I've been reading David Halberstam's Summer of '49, about the pennant race between the New York Yankees and the Boston Red Sox. A friend at work loaned it to me unasked. I didn't have the heart to tell him that I was a Detroit Tigers fan and couldn't care less about the Yankees or the Red Sox, two Eastern coast teams who get much more attention than they deserve. However, I have found the book a fascinating read, which covers not only the personalities of the players and managers, and the times in which they played, but also the lives of many of the childhood fans who grew up to be famous, important people. Bart Giammatti was one of those fans. I've reached the Epilogue, now, where Halberstam is giving a synopsis of many of the major characters in his story.
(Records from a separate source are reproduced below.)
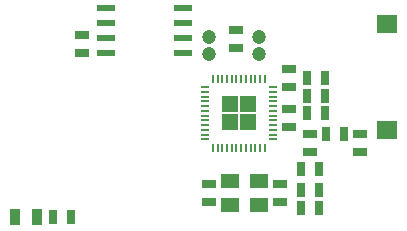
<source format=gbr>
G04 #@! TF.GenerationSoftware,KiCad,Pcbnew,5.0.2*
G04 #@! TF.CreationDate,2020-07-22T00:18:21+02:00*
G04 #@! TF.ProjectId,pmod-wifi-esp32,706d6f64-2d77-4696-9669-2d6573703332,1*
G04 #@! TF.SameCoordinates,Original*
G04 #@! TF.FileFunction,Paste,Top*
G04 #@! TF.FilePolarity,Positive*
%FSLAX46Y46*%
G04 Gerber Fmt 4.6, Leading zero omitted, Abs format (unit mm)*
G04 Created by KiCad (PCBNEW 5.0.2) date mer. 22 juil. 2020 00:18:21 CEST*
%MOMM*%
%LPD*%
G01*
G04 APERTURE LIST*
%ADD10R,0.200000X0.700000*%
%ADD11R,0.700000X0.200000*%
%ADD12R,1.350000X1.350000*%
%ADD13R,1.800000X1.500000*%
%ADD14R,1.143000X0.635000*%
%ADD15R,0.635000X1.143000*%
%ADD16R,1.500000X1.200000*%
%ADD17R,1.600000X0.550000*%
%ADD18R,0.889000X1.397000*%
%ADD19C,1.198880*%
G04 APERTURE END LIST*
D10*
G04 #@! TO.C,U1*
X155200000Y-107900000D03*
X154800000Y-107900000D03*
X154400000Y-107900000D03*
X154000000Y-107900000D03*
X153600000Y-107900000D03*
X153200000Y-107900000D03*
X152800000Y-107900000D03*
X152400000Y-107900000D03*
X152000000Y-107900000D03*
X151600000Y-107900000D03*
X151200000Y-107900000D03*
X150800000Y-107900000D03*
D11*
X150100000Y-107200000D03*
X150100000Y-106800000D03*
X150100000Y-106400000D03*
X150100000Y-106000000D03*
X150100000Y-105600000D03*
X150100000Y-105200000D03*
X150100000Y-104800000D03*
X150100000Y-104400000D03*
X150100000Y-104000000D03*
X150100000Y-103600000D03*
X150100000Y-103200000D03*
X150100000Y-102800000D03*
D10*
X150800000Y-102100000D03*
X151200000Y-102100000D03*
X151600000Y-102100000D03*
X152000000Y-102100000D03*
X152400000Y-102100000D03*
X152800000Y-102100000D03*
X153200000Y-102100000D03*
X153600000Y-102100000D03*
X154000000Y-102100000D03*
X154400000Y-102100000D03*
X154800000Y-102100000D03*
X155200000Y-102100000D03*
D11*
X155900000Y-102800000D03*
X155900000Y-103200000D03*
X155900000Y-103600000D03*
X155900000Y-104000000D03*
X155900000Y-104400000D03*
X155900000Y-104800000D03*
X155900000Y-105200000D03*
X155900000Y-105600000D03*
X155900000Y-106000000D03*
X155900000Y-106400000D03*
X155900000Y-106800000D03*
X155900000Y-107200000D03*
D12*
X153750000Y-105750000D03*
X152250000Y-105750000D03*
X153750000Y-104250000D03*
X152250000Y-104250000D03*
G04 #@! TD*
D13*
G04 #@! TO.C,A1*
X165550000Y-106400000D03*
X165550000Y-97400000D03*
G04 #@! TD*
D14*
G04 #@! TO.C,C4*
X159000000Y-106738000D03*
X159000000Y-108262000D03*
G04 #@! TD*
G04 #@! TO.C,C5*
X163250000Y-106738000D03*
X163250000Y-108262000D03*
G04 #@! TD*
D15*
G04 #@! TO.C,L1*
X161882000Y-106750000D03*
X160358000Y-106750000D03*
G04 #@! TD*
D14*
G04 #@! TO.C,C8*
X157250000Y-104638000D03*
X157250000Y-106162000D03*
G04 #@! TD*
D15*
G04 #@! TO.C,C9*
X160262000Y-102000000D03*
X158738000Y-102000000D03*
G04 #@! TD*
G04 #@! TO.C,C10*
X158738000Y-103500000D03*
X160262000Y-103500000D03*
G04 #@! TD*
G04 #@! TO.C,L2*
X160262000Y-105000000D03*
X158738000Y-105000000D03*
G04 #@! TD*
G04 #@! TO.C,C2*
X159762000Y-109750000D03*
X158238000Y-109750000D03*
G04 #@! TD*
G04 #@! TO.C,C3*
X158238000Y-111500000D03*
X159762000Y-111500000D03*
G04 #@! TD*
D14*
G04 #@! TO.C,R2*
X157250000Y-102762000D03*
X157250000Y-101238000D03*
G04 #@! TD*
D15*
G04 #@! TO.C,R1*
X158238000Y-113000000D03*
X159762000Y-113000000D03*
G04 #@! TD*
D14*
G04 #@! TO.C,C6*
X156500000Y-110988000D03*
X156500000Y-112512000D03*
G04 #@! TD*
G04 #@! TO.C,C7*
X150500000Y-110988000D03*
X150500000Y-112512000D03*
G04 #@! TD*
D16*
G04 #@! TO.C,X1*
X152250000Y-112750000D03*
X154750000Y-112750000D03*
X154750000Y-110750000D03*
X152250000Y-110750000D03*
G04 #@! TD*
D17*
G04 #@! TO.C,U2*
X141750000Y-99905000D03*
X148250000Y-99905000D03*
X141750000Y-98635000D03*
X141750000Y-97365000D03*
X141750000Y-96095000D03*
X148250000Y-98635000D03*
X148250000Y-97365000D03*
X148250000Y-96095000D03*
G04 #@! TD*
D18*
G04 #@! TO.C,C1*
X135952500Y-113800000D03*
X134047500Y-113800000D03*
G04 #@! TD*
D14*
G04 #@! TO.C,C11*
X139750000Y-98378000D03*
X139750000Y-99902000D03*
G04 #@! TD*
D15*
G04 #@! TO.C,FB1*
X137238000Y-113750000D03*
X138762000Y-113750000D03*
G04 #@! TD*
D19*
G04 #@! TO.C,TP1*
X154750000Y-100000000D03*
G04 #@! TD*
G04 #@! TO.C,TP2*
X154750000Y-98500000D03*
G04 #@! TD*
G04 #@! TO.C,TP3*
X150500000Y-98500000D03*
G04 #@! TD*
G04 #@! TO.C,TP4*
X150500000Y-100000000D03*
G04 #@! TD*
D14*
G04 #@! TO.C,C12*
X152800000Y-99512000D03*
X152800000Y-97988000D03*
G04 #@! TD*
M02*

</source>
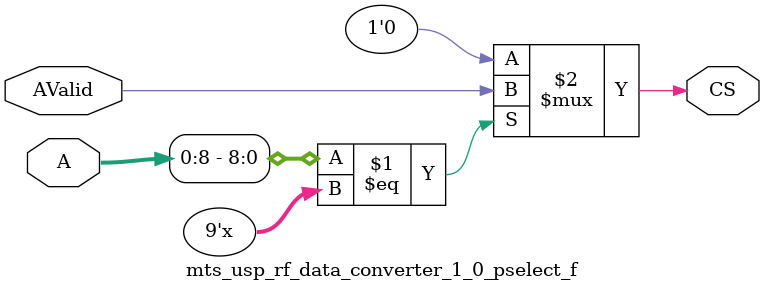
<source format=v>
`timescale 1 ps/1 ps

module mts_usp_rf_data_converter_1_0_pselect_f ( A, AValid, CS) ;

parameter C_AB  = 9;
parameter C_AW  = 32;
parameter [0:C_AW - 1] C_BAR =  'bz;
parameter C_FAMILY  = "nofamily";
input[0:C_AW-1] A; 
input AValid; 
output CS; 
wire CS;
parameter [0:C_AB-1]BAR = C_BAR[0:C_AB-1];

//----------------------------------------------------------------------------
// Build a behavioral decoder
//----------------------------------------------------------------------------
generate
if (C_AB > 0) begin : XST_WA
assign CS = (A[0:C_AB - 1] == BAR[0:C_AB - 1]) ? AValid : 1'b0 ;
end
endgenerate

generate
if (C_AB == 0) begin : PASS_ON_GEN
assign CS = AValid ;
end
endgenerate
endmodule

</source>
About Giammatti he writes:
"Bart Giammatti did not grow up to play second base for the Boston Red Sox. He became a professor at Yale, and then president of Yale, and then, in time, exhausted by a bitter strike at Yale and anxious to try greener fields, president of the National League. He never lost his love for the Boston Red Sox. It was as a Red Sox fan, he later realized, that he had first learned that man is fallen, and that life is filled with disappointment. The path to comprehending Calvinism in modern America, he decided, begins at Fenway Park."
I always suspected the Red Sox served some divine purpose or other. Who knew it was so profound?
But what will be more profound is when the Cubs finally win the World Series. That will mean the Resurrection from the Dead!